## Supplied text
##############################

Agile Project Management With Kanban

Kanban

The Kanban system is built for smooth and continuous delivery of customer value by carefully controlling the flow and quality of work while uncovering and resolve issues immediately.

The Kanban Board limits the work in progress, and uses small batches, so that the timeframe between specification, implementation, and validation can be done in just days.

The Kanban Project

Kanban methodology is a straightforward project-management technique based on Toyota’s just-in-time scheduling mechanism. Using Kanban to help manage our projects will allow us to focus all our time and energy on delivering value to our customers.

Kanban is simple in structure and uses common terminology. People find it very easy to pick up and to get proficient within just a few weeks of its application.

The traditional way to carry out product development is by using the waterfall or predictive method of project management. In traditional Waterfall, features might not be validated until months after implementation.

Agile Project Management With Kanban

These days, product development needs to be carried out more swiftly and so using a form of lean or agile is the way to go. Kanban agile is the solution.

Customer involvement within waterfall teams normally happens within performing planning and key milestone points, whereas Kanban agile engages with customers on a regular basis taking the opportunity to demonstrate prototypes and get swift customer feedback.

Waterfall Lifecycle Problems

Consider typical situations that occur when using upfront predictive planning types of project …

Significant time is spent on Meetings about planning and process while issues go unchecked often for weeks or months.

##############################

## Collected data
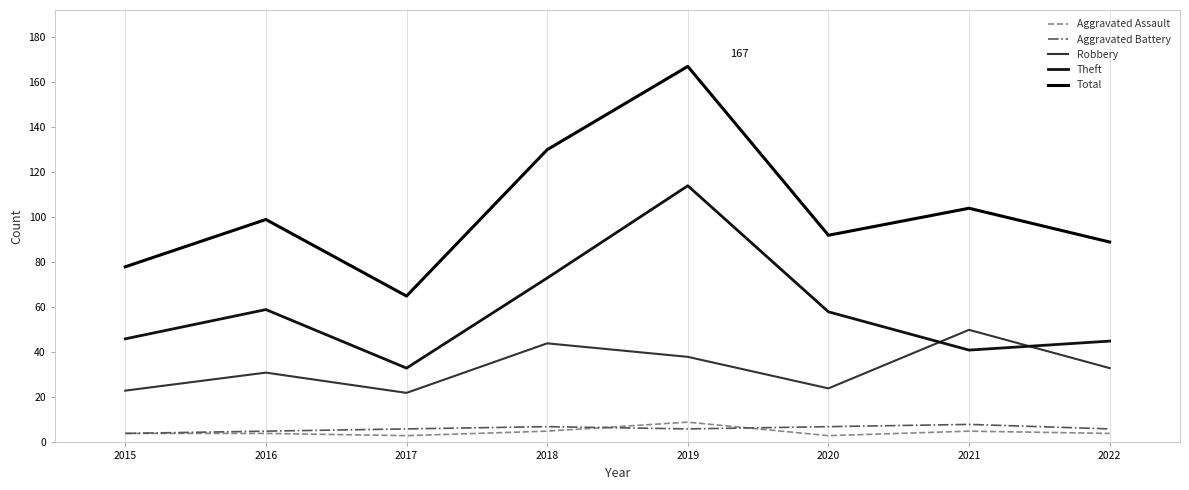

At 2021, list the series in order from largest to smallest.

Total, Robbery, Theft, Aggravated Battery, Aggravated Assault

##############################

## Your goal
Please reproduce the article on agile project management with Kanban word for word, from its title through its final sentence.

## Task output
Agile Project Management With Kanban

Kanban

The Kanban system is built for smooth and continuous delivery of customer value by carefully controlling the flow and quality of work while uncovering and resolve issues immediately.

The Kanban Board limits the work in progress, and uses small batches, so that the timeframe between specification, implementation, and validation can be done in just days.

The Kanban Project

Kanban methodology is a straightforward project-management technique based on Toyota’s just-in-time scheduling mechanism. Using Kanban to help manage our projects will allow us to focus all our time and energy on delivering value to our customers.

Kanban is simple in structure and uses common terminology. People find it very easy to pick up and to get proficient within just a few weeks of its application.

The traditional way to carry out product development is by using the waterfall or predictive method of project management. In traditional Waterfall, features might not be validated until months after implementation.

Agile Project Management With Kanban

These days, product development needs to be carried out more swiftly and so using a form of lean or agile is the way to go. Kanban agile is the solution.

Customer involvement within waterfall teams normally happens within performing planning and key milestone points, whereas Kanban agile engages with customers on a regular basis taking the opportunity to demonstrate prototypes and get swift customer feedback.

Waterfall Lifecycle Problems

Consider typical situations that occur when using upfront predictive planning types of project …

Significant time is spent on Meetings about planning and process while issues go unchecked often for weeks or months.